State Senate approves infrastructure tax credit for Lake Ontario flood victims

Posted 22 June 2017 at 8:04 am

Photo by Tom Rivers: This photo from April 30 shows the waves pounding the shoreline near the Yates-Carlton townline.

Press Release, State Sen. Rob Ortt

State Senator Rob Ortt (R-North Tonawanda) announced the State Senate has passed legislation that would make an infrastructure tax credit available to those affected by flooding along Lake Ontario and other coastal communities across the state.

Ortt sponsors the measure (S6535) that would create a 25 percent tax credit up to $10,000 for the construction of protective structures, or shoreline stabilization projects that would protect homes, businesses and infrastructure from flooding and erosion.

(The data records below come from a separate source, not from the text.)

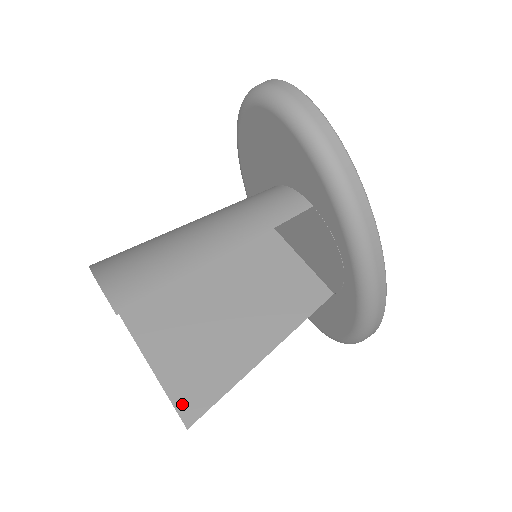
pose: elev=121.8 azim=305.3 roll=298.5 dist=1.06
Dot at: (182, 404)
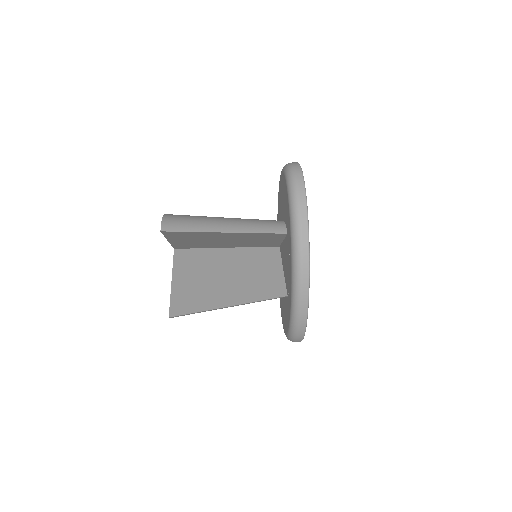
Dot at: (174, 306)
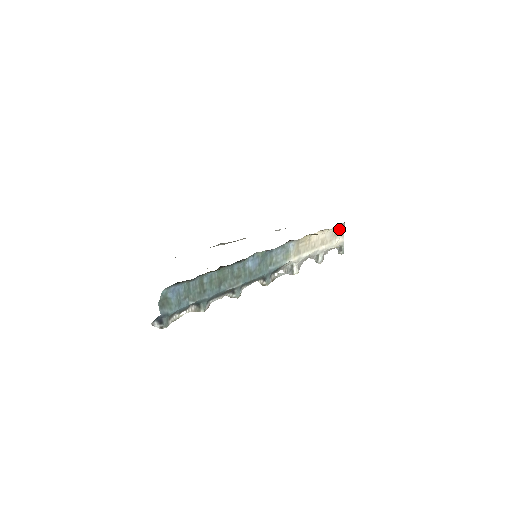
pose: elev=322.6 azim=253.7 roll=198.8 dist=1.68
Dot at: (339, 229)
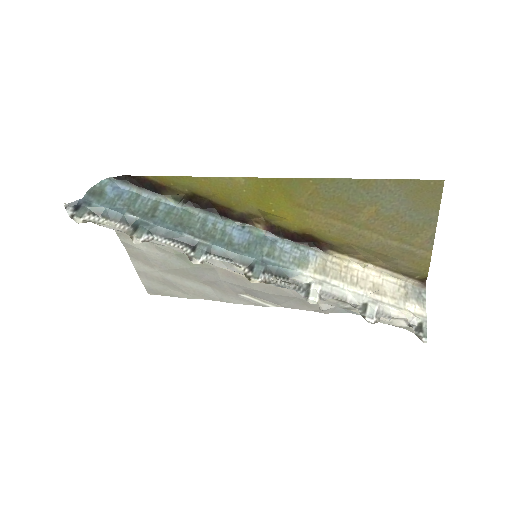
Dot at: (414, 293)
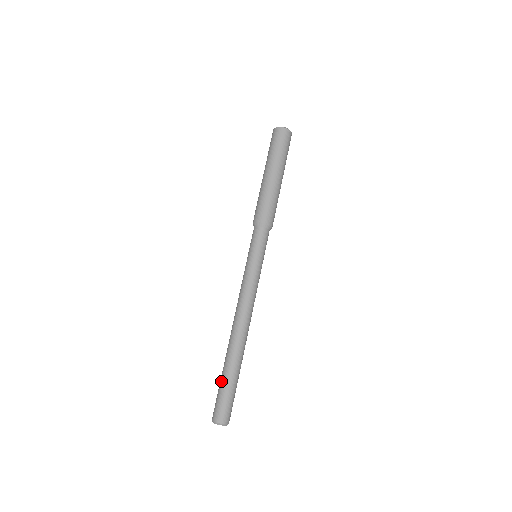
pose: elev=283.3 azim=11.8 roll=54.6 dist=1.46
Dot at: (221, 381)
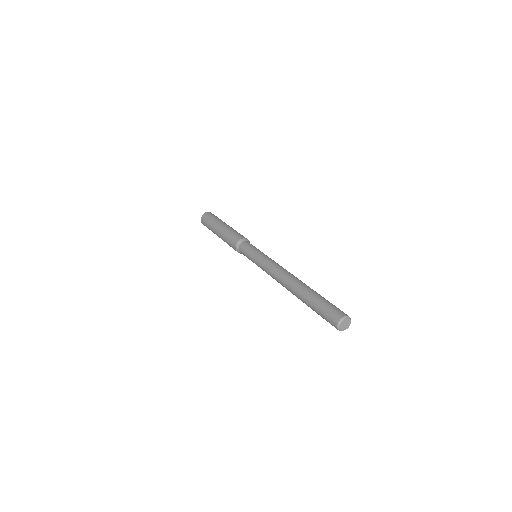
Dot at: (313, 310)
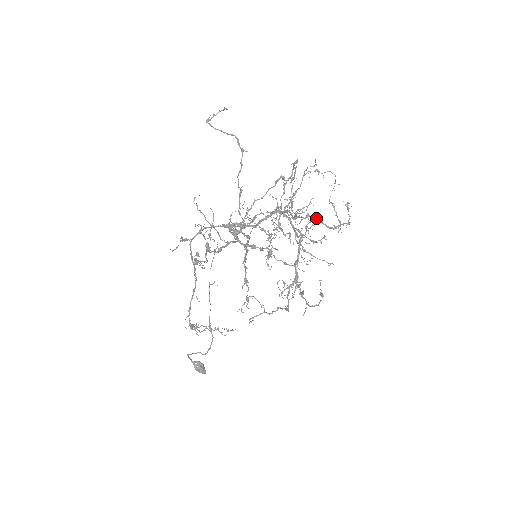
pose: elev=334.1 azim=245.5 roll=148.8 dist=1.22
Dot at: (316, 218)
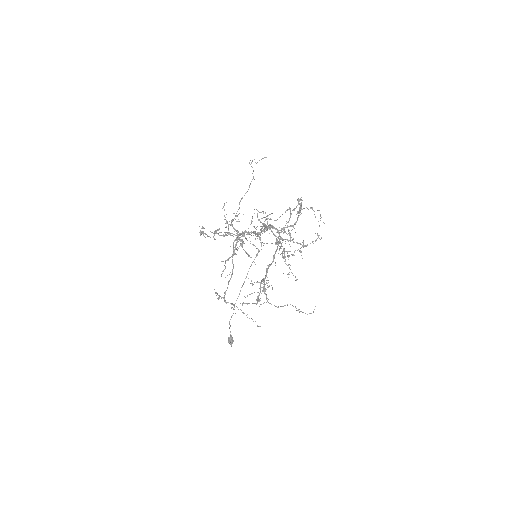
Dot at: (268, 226)
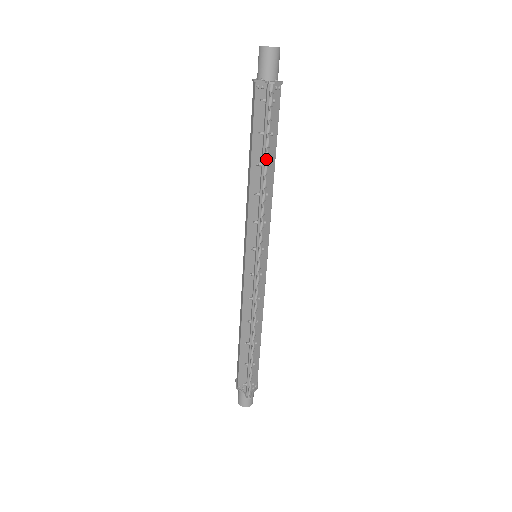
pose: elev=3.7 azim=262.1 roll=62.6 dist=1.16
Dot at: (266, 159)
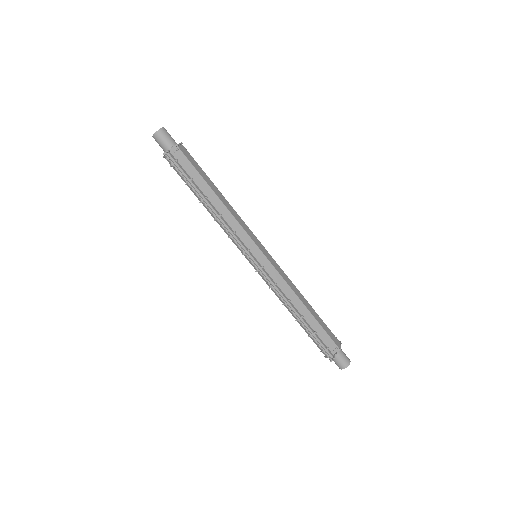
Dot at: (199, 196)
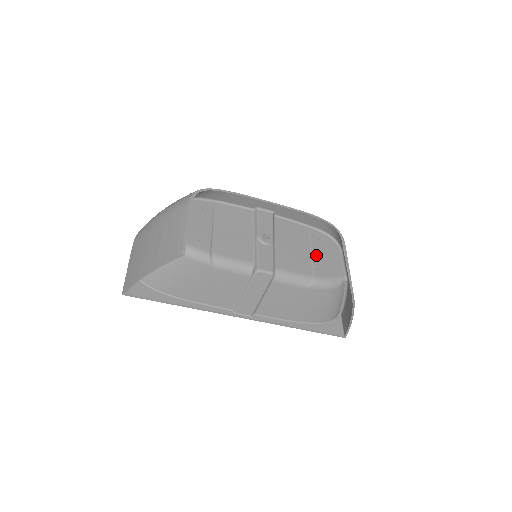
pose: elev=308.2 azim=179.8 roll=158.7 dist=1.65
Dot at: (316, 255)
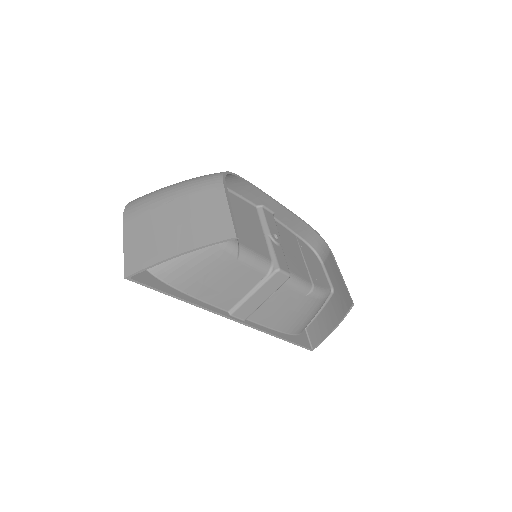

The tax credit would apply to property owners, businesses, farms and not-for-profits.

“Flooding due to the disastrous Plan 2014 has created an unnecessary financial burden for families and business owners living along the coast,” Ortt said. “Unfortunately, the devastation these communities have experienced, and for many, continue to experience, could be the new normal. Protective structures could mitigate further flooding, but are costly. This tax credit eases the burden for those planning to rebuild and reinforce their properties.”

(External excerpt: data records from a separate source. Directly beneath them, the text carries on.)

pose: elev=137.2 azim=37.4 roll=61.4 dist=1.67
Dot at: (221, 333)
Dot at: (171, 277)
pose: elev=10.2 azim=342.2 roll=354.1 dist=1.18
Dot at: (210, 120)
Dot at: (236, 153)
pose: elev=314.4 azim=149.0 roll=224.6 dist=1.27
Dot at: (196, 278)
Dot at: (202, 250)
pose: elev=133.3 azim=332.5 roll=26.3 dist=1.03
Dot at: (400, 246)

The state Department of Environmental Conservation would determine what would qualify as a shoreline stabilization project. Protective structures may include barrier walls.

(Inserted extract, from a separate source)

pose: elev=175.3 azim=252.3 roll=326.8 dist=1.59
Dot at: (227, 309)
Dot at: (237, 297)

Since spring, serious flooding along Lake Ontario has caused properties to erode, significant damage to houses and infrastructure, and has forced many businesses to close. According to Niagara County Legislator John Syracuse, the high lake levels have caused an estimated $7.48 million in private damages in Niagara County.

The bill now heads to the Assembly.

The governor has recently signed a bill introduced by Senate Republicans to speed up the availability of emergency infrastructure funding for recent flood damage. The funding was approved as part of the 2017-18 state budget. However, it would not have been available until August 18, 2017 – 120 days after the budget’s passage. This new law addresses the urgent need by removing the 120-day waiting period to provide an option for municipalities to seek immediate financial relief from the state.